The core problem addressed in this paper is the integration of energy storage devices into smart grids to balance power loads while maintaining flexibility for auxiliary services. With the increasing prevalence of renewable energy sources, power systems face volatile demand and supply, necessitating efficient storage and load management strategies.
System Dynamics and Objectives
The paper models residential energy systems equipped with solar panels and batteries as individual subsystems connected via a central entity. The primary objectives are:
- Peak Shaving: Flattening energy demand to reduce fluctuations, facilitating easier and cost-effective energy management.
- Flexibility: Introducing tube constraints to provide flexibility, allowing for responsive adjustments to power demands and supply deviations.
Mathematical Modeling
The paper formulates the problem using a nonlinear MPC framework, considering constraints on state variables such as the State Of Charge (SOC) of batteries and charging/discharging rates. The optimization problem is structured as a multiobjective task, with the Pareto frontier used to balance the competing objectives.
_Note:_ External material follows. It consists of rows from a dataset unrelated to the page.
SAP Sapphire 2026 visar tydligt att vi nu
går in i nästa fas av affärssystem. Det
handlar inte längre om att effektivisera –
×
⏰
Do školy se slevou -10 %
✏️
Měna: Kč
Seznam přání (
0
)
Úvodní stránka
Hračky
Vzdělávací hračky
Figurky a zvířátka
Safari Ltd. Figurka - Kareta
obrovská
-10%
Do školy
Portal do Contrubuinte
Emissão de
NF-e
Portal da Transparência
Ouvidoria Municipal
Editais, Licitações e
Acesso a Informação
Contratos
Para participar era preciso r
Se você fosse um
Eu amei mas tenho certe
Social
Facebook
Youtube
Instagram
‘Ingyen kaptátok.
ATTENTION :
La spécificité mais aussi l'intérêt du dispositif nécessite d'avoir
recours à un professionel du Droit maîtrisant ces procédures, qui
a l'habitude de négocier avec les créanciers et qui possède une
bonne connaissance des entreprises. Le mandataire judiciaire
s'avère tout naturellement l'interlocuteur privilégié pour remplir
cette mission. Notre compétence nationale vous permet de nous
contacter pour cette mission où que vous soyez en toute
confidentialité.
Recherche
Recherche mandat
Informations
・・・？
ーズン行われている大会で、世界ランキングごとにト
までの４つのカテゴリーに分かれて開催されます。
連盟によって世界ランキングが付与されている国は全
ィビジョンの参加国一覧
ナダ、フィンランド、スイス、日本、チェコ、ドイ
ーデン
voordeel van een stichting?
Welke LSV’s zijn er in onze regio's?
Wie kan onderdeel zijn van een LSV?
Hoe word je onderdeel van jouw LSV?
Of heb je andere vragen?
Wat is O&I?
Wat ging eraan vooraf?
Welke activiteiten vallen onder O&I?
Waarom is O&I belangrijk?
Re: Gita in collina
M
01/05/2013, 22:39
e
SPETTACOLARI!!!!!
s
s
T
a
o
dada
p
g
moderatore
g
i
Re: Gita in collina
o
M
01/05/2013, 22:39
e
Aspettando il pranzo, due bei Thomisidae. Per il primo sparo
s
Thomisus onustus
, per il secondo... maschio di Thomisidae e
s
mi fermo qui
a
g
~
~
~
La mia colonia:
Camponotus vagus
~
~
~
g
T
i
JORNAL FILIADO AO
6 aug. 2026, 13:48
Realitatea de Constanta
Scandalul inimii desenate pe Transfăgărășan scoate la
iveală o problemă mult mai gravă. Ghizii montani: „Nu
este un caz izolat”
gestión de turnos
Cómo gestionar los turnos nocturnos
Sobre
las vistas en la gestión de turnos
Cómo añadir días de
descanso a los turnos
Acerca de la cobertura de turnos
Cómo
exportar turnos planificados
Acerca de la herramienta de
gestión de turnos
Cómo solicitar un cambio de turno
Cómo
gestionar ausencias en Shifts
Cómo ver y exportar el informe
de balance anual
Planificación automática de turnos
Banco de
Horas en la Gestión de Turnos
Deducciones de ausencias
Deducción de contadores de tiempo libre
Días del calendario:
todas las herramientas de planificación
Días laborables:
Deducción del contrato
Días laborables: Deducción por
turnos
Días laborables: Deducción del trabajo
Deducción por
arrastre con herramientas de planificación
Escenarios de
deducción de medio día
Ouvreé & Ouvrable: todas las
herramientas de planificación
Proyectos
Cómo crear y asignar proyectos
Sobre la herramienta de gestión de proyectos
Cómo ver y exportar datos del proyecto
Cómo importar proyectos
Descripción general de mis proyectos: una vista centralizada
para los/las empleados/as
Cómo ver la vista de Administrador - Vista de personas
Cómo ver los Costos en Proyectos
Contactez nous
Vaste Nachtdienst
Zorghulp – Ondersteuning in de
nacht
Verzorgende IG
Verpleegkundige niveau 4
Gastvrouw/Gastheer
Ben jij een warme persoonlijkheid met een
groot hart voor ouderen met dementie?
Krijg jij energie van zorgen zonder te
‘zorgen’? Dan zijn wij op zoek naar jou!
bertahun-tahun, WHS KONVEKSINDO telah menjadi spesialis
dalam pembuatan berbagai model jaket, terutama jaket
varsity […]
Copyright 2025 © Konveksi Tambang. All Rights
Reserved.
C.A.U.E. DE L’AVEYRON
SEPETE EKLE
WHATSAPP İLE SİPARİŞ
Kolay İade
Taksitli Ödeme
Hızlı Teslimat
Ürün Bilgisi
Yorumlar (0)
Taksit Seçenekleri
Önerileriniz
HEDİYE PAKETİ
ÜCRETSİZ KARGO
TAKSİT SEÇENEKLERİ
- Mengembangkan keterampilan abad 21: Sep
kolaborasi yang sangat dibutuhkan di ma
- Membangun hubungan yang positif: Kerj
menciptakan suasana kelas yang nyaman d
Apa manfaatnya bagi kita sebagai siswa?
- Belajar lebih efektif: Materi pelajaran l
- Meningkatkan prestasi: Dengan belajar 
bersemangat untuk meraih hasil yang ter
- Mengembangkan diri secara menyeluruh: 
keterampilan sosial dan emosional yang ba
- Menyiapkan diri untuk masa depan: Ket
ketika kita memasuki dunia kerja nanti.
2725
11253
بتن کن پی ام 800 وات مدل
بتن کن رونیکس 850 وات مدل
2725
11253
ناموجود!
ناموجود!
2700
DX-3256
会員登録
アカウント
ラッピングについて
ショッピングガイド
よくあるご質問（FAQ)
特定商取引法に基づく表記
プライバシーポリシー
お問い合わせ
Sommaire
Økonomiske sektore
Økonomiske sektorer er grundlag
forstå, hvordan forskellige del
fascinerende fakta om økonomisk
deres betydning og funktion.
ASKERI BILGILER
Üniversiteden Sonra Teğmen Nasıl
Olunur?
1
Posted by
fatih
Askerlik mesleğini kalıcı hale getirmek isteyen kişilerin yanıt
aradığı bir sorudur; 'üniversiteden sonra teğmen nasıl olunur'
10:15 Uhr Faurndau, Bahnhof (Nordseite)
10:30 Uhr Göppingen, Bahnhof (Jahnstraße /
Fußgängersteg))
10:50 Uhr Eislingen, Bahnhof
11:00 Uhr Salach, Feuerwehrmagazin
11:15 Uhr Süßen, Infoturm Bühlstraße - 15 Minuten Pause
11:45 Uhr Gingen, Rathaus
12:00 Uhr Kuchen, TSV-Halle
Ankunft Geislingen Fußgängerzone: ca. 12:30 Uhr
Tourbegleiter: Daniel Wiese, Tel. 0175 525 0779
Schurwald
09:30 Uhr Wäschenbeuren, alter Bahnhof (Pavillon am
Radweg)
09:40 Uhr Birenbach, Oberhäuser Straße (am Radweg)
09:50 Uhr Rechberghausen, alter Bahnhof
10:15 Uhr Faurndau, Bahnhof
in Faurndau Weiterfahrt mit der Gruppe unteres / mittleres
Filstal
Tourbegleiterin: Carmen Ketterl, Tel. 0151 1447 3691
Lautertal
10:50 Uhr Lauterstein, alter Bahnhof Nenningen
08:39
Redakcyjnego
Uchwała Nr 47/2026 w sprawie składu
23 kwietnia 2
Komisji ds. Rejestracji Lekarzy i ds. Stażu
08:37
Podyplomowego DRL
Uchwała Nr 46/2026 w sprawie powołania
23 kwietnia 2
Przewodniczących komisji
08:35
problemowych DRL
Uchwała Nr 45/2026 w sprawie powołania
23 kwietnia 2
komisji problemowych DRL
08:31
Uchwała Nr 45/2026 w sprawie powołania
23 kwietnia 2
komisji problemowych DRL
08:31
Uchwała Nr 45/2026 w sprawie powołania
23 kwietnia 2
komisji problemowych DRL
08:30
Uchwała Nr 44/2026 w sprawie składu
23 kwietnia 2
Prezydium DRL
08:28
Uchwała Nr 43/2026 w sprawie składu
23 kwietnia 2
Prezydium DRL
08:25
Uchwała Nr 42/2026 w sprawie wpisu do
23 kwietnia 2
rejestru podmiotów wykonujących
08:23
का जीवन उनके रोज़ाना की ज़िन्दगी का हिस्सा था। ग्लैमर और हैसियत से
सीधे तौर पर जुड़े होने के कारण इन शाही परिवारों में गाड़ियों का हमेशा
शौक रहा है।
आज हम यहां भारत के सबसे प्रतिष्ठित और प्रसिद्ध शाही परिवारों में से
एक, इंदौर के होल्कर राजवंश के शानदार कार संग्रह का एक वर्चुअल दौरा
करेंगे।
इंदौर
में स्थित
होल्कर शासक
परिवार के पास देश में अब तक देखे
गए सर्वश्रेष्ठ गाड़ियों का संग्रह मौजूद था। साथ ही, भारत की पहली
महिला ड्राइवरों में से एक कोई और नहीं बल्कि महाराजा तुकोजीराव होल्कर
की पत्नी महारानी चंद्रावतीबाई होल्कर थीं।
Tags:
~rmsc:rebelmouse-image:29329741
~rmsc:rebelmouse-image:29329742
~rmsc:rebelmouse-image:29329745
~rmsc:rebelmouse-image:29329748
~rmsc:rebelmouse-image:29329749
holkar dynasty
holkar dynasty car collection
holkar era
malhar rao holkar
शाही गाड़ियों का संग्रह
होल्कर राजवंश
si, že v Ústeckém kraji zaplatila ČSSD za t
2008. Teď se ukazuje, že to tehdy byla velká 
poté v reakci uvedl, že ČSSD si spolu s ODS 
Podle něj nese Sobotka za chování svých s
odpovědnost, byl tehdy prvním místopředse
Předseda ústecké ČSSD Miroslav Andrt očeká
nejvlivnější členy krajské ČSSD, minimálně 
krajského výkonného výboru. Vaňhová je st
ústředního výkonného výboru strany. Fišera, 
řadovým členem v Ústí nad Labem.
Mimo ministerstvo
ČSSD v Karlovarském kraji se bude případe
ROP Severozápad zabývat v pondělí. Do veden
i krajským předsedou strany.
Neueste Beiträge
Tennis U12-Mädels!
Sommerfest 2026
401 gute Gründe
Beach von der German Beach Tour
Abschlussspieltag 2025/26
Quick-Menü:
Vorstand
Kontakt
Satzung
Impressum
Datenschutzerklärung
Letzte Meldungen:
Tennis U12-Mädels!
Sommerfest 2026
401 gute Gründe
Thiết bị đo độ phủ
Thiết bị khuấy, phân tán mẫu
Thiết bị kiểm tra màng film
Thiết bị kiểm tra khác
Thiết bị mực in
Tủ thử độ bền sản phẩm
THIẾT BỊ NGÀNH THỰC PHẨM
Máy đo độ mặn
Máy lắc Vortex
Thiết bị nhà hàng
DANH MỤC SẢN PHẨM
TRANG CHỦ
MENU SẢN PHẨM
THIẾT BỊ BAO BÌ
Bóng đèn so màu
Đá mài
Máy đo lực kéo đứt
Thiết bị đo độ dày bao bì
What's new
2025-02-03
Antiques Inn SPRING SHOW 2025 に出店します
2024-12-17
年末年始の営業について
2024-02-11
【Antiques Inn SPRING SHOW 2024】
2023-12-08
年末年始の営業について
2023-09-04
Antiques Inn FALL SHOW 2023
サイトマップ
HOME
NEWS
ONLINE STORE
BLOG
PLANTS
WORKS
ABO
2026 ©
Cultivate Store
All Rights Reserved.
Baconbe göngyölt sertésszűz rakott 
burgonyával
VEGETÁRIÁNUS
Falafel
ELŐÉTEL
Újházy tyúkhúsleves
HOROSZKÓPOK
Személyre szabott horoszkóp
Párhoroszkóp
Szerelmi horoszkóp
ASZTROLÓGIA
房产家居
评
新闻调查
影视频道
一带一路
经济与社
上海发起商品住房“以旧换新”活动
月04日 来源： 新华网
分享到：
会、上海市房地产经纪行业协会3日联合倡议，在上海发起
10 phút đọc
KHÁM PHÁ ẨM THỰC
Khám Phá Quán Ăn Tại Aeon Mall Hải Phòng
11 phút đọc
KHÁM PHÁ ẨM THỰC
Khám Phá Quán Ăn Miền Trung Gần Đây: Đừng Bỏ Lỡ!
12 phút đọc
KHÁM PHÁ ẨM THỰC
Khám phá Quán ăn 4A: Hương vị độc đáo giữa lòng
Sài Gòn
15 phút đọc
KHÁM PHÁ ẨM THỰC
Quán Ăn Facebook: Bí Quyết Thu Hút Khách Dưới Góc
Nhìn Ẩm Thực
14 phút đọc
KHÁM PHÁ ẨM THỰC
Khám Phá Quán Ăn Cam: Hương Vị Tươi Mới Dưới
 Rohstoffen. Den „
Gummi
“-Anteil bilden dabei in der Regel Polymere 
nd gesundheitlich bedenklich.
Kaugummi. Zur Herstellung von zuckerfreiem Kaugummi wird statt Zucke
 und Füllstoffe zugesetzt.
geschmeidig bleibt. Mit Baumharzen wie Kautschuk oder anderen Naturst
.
Multiobjective Optimization Framework
The paper introduces a scalarized optimization problem, leveraging Alternating Direction Method of Multipliers (ADMM) for distributed optimization. ADMM is suited to handle large-scale systems by decomposing tasks across subsystems for efficient computation. The Pareto frontier is explored to characterize trade-offs and achieve efficient points in the system.
ADMM Implementation
The implementation uses ADMM to solve the scalarized optimization problem, ensuring scalability and plug-and-play capability of the distributed systems. The paper details explicit steps within the ADMM framework, focusing on minimizing aggregated power demand deviations and tube constraint violations.
Numerical Simulations and Results
Simulation results highlight the impact of varying the weight of each objective in the scalarization. It demonstrates how different configurations lead to different trade-offs on the Pareto frontier. The performance is evaluated using real-world data, showcasing the effectiveness of the proposed framework in managing grid flexibility while achieving peak shaving.
Pareto Frontier and Sensitivity Analysis
The Pareto frontier is characterized by analyzing the efficiency of solutions across varying objective weights. This section also provides a sensitivity analysis regarding the initial SOC and tube size, illustrating how these factors influence the optimization outcome.
Proper Optimality
The paper applies the concept of proper optimality, quantifying the cost of trade-offs between objectives. This helps in structured decision-making, providing insights into the implications of a specific choice on the system performance.
Conclusion
The paper successfully embeds the problem of energy storage management within smart grids into a multiobjective framework. By employing Pareto optimality and ADMM, the research offers a robust methodology for optimizing system performance amid conflicting goals. This framework enables smart grids to efficiently accommodate renewable energy sources, manage load, and maintain grid resilience.
Future work could extend the model to explore advanced prediction methods for load forecasting and integrate the framework with controllable loads for further optimization capabilities. The research opens pathways for enhancing smart grid operations through sophisticated optimization strategies.